Ou por me exprimir em alemão, ou porque viajo sempre em auto-vivenda de marca alemã (a pão-de-forma foi um saliente ícone do séc. XX), a gentileza que se me depara na Alemanha, da empregada de museu ao rapaz transeunte em Kiel, do proprietário da área de serviços ao cidadão que acabo de encontrar, do(a) polícia ao casal que fortuitamente encontro, essa gentileza raia o Sublime.

Em Portugal há livros didácticos de História que são de deplorável qualidade (conteúdo, linguagem, gralhas…), mas, no tocante às causas da primeira conflagração mundial, há que ter sempre bem presente que foi a paranóia francesa a causa do conflito.

A paranóia gala unida à barbárie czarista, a que, ininteligentemente, se juntou a pérfida Albion, é que são a razão dessa inenarrável hecatombe, nunca resolvida – melhor, agravada – pela dita paranóia em Versalhes. (Antes de 1914 queriam, literalmente, atenazar a Alemanha).

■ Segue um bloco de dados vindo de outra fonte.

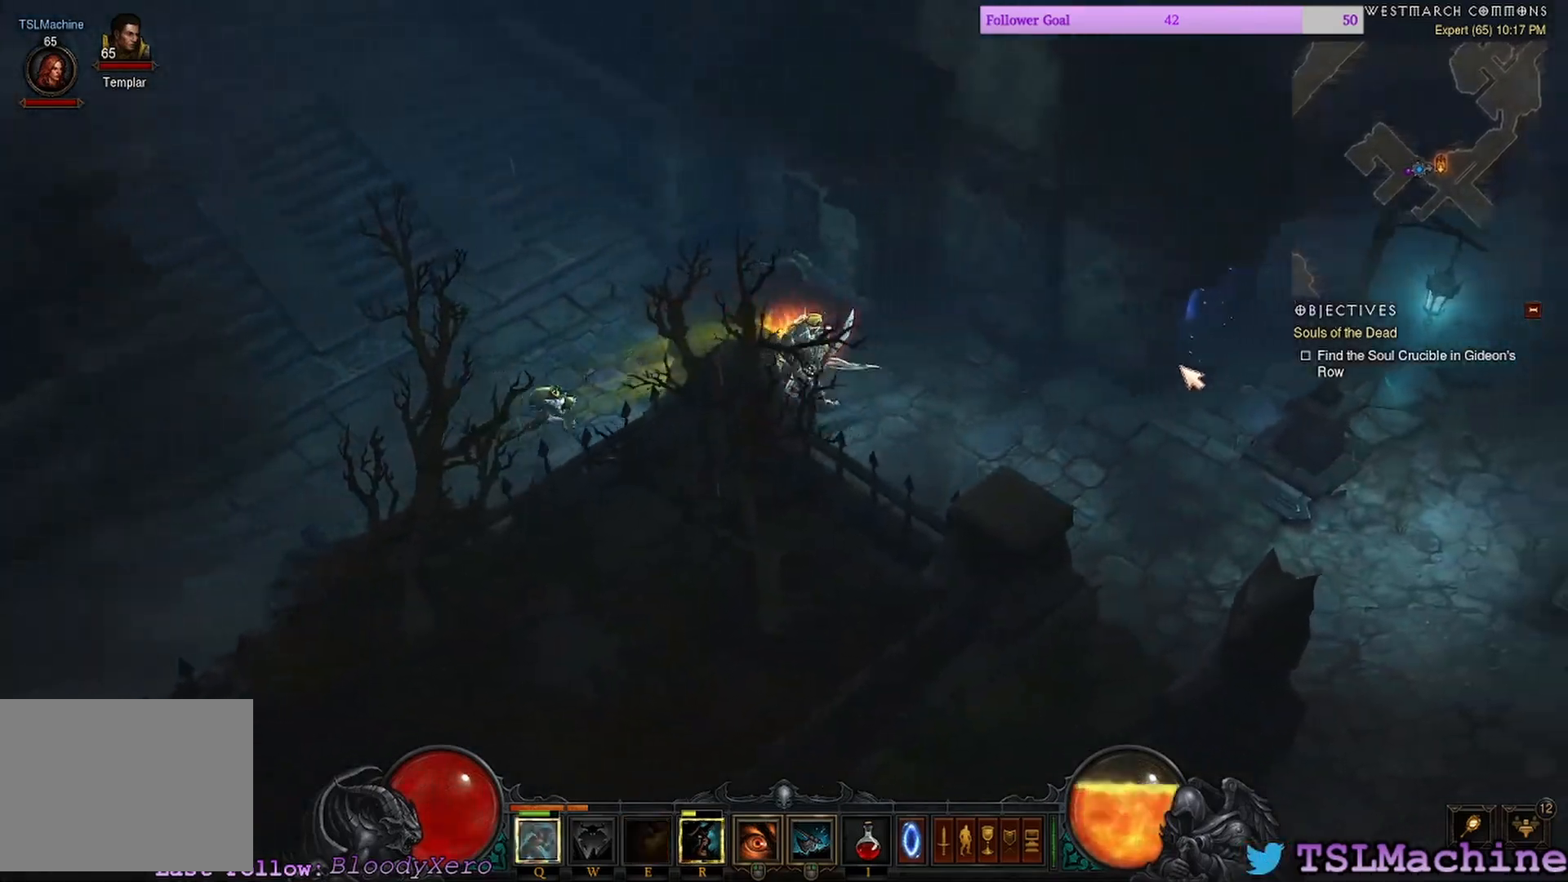
{"keys": [], "mouse": ["left"], "events": [[234, "e", "up"]]}
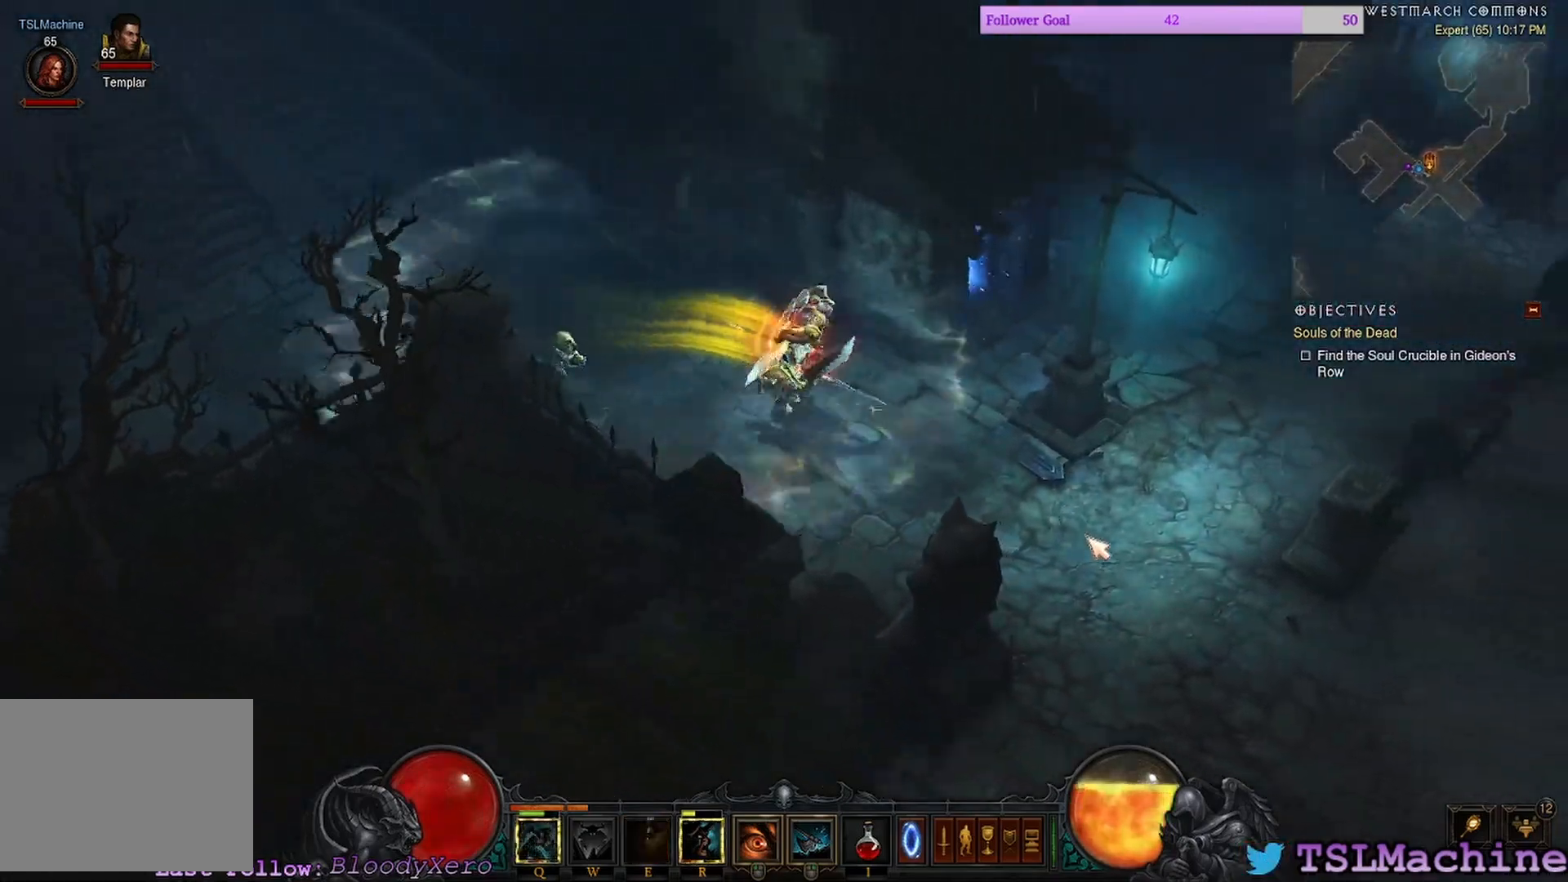
{"keys": [], "mouse": ["left"], "events": []}
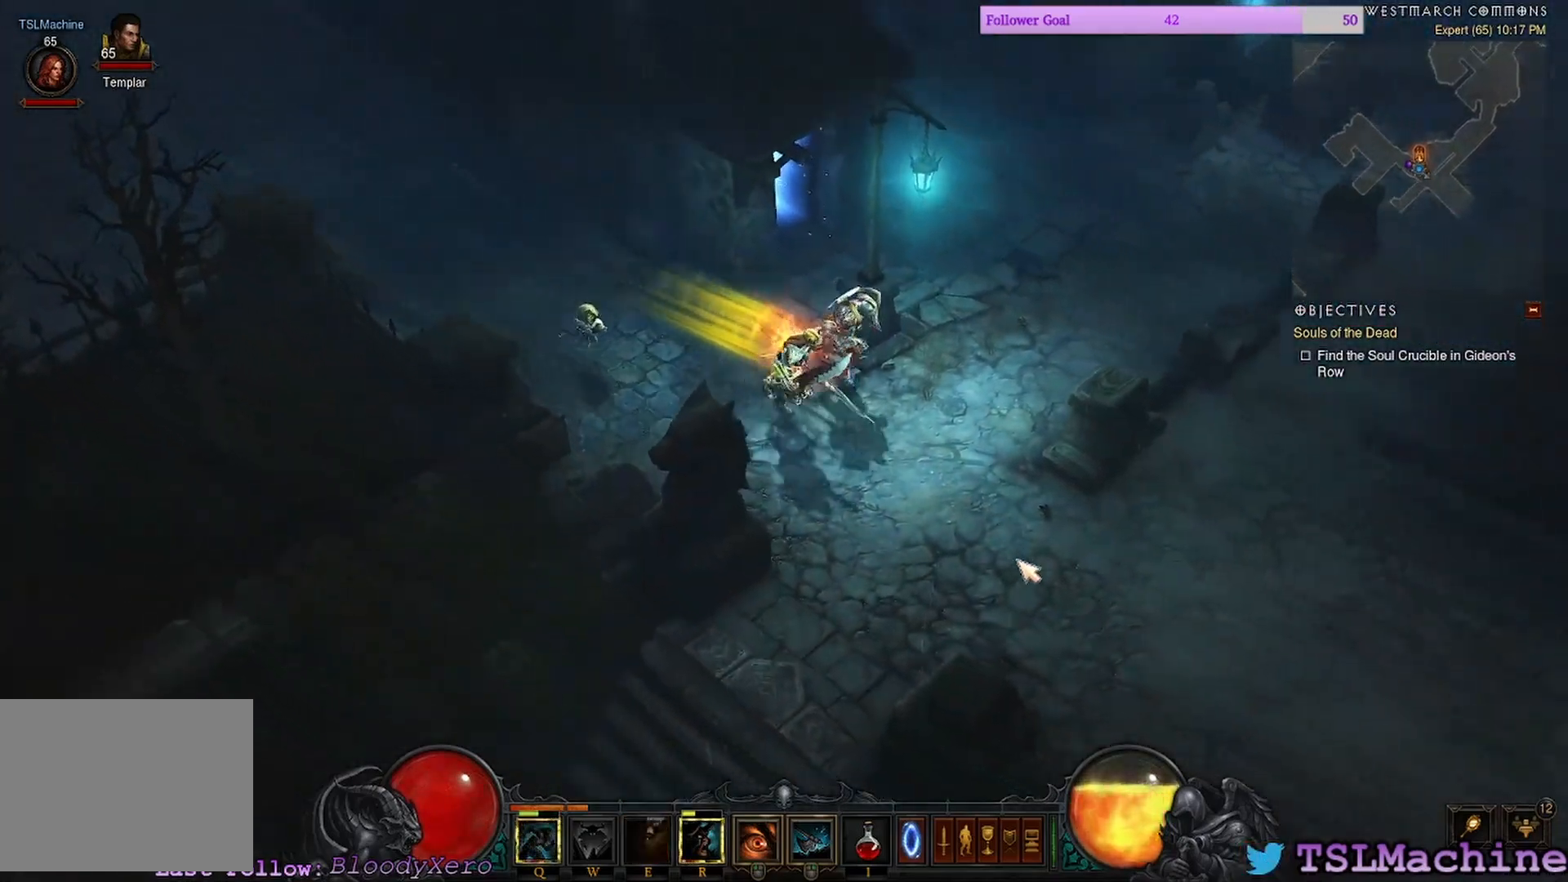
{"keys": [], "mouse": ["left"], "events": []}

O que, após o pedido de armísticio pela Alemanha, em 11-XI-18, se tinha como pressuposto ir resolver os ingentes problemas entretanto surgidos, o Tratado de Versalhes, o que fez foi trazer as mais negras nuvens para futuro: a adesão a Hitler breve o confirmaria e exponenciaria. Aliás, Keynes e a sua perspicácia logo o disseram.

Mas o leitor vai ficar muito atento a quanto sobre a Alemanha se escrever. Até lá identifique o Sagrado na música de Bach, maravilhe-se com o espanto da arquitectura de Schinkel, ou sinta-se profundamente grato a este soberbo Papa.